Warum ist Selma ihrem Vater gegenüber so barsch?
Sie befindet sich in einem Abschnitt ihres Lebens, der Änderungen mit sich bringt und sie ist verunsichert. Das macht sie aggressiv und das ist ganz normal. Sie benötigt diese Aggression, um durch einen schwierigen Lebensabschnitt zu kommen. Sie muss stark sein. Andererseits denke ich, dass man in einer Familie auch barsch zueinander sein darf. Die Familie ist ein sicherer Ort, um sich selbst in vielen Variationen auszudrücken. Zwischen Selma und ihrem Vater gibt es auch eine bestimmte Art von Humor und Ironie. Das verbindet sie trotz der Tatsache, dass Selma nun einige Probleme in ihrem Leben hat, bei denen ihr Vater nicht mehr direkt helfen kann. Sie muss mit ihnen alleine zurechtkommen. Das ist Teil des Reifungsprozesses.
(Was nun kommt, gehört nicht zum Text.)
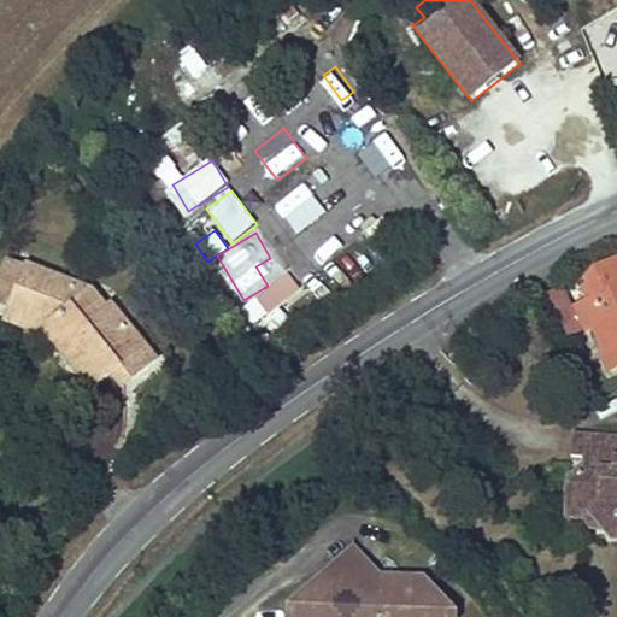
[(616,256),(592,268),(582,280),(591,298),(585,300),(574,305),(581,321),(581,322),(585,330),(592,327),(603,350),(597,352),(605,370),(616,363),(616,256)]
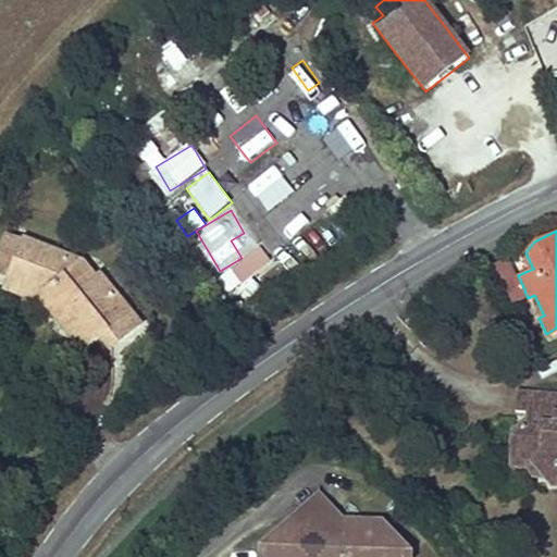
[(0,273),(11,277),(25,240),(9,234),(0,257),(0,273)]
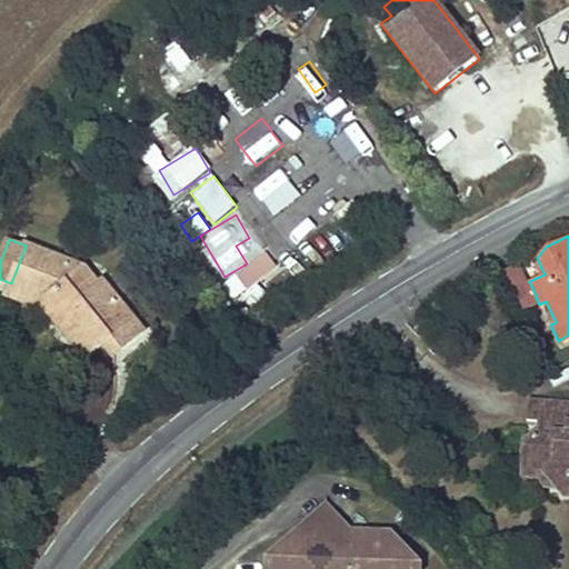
[(121,348),(142,330),(103,281),(98,285),(93,279),(86,285),(79,277),(85,270),(26,246),(11,283),(10,285),(49,301),(45,308),(85,357),(102,341),(110,336),(121,348)]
Wie kamen Sie auf die Idee mit der Milch, die dem Film auch seinen Titel gab?
Das Bild kam mir in den Sinn beim Schreiben des Romans, auf dem der Film basiert. Es ist ein Teil des kreativen Prozesses, dass einem Bilder vorschweben, die man sich dann zunutze macht.
Welche Eigenschaften muss ein guter Film für Kinder und Jugendliche haben?
Es ist schwer zu beurteilen, was ein guter Film für Kinder und Teenager ist. Ein äußerst schrecklicher und gewalttätiger Film kann gerade richtig dafür sein, dass sich jemand ändert und beschließt, von nun an die netteste Person für den Rest ihres oder seines Lebens zu sein. War der Film dann also gut oder schlecht?
Ihr Film kommt erst zwei Jahre nach seiner Fertigstellung in die deutschen Kinos. Wundert Sie das?
Das passiert immer wieder, auch in Norwegen. Ich bin sehr froh, glücklich und stolz darauf, dass mein Film nun in Deutschland in die Kinos kommt. Und ich hoffe, dass er denen, die ihn sehen, das gibt, was ich selbst an Filmen mag: Freude.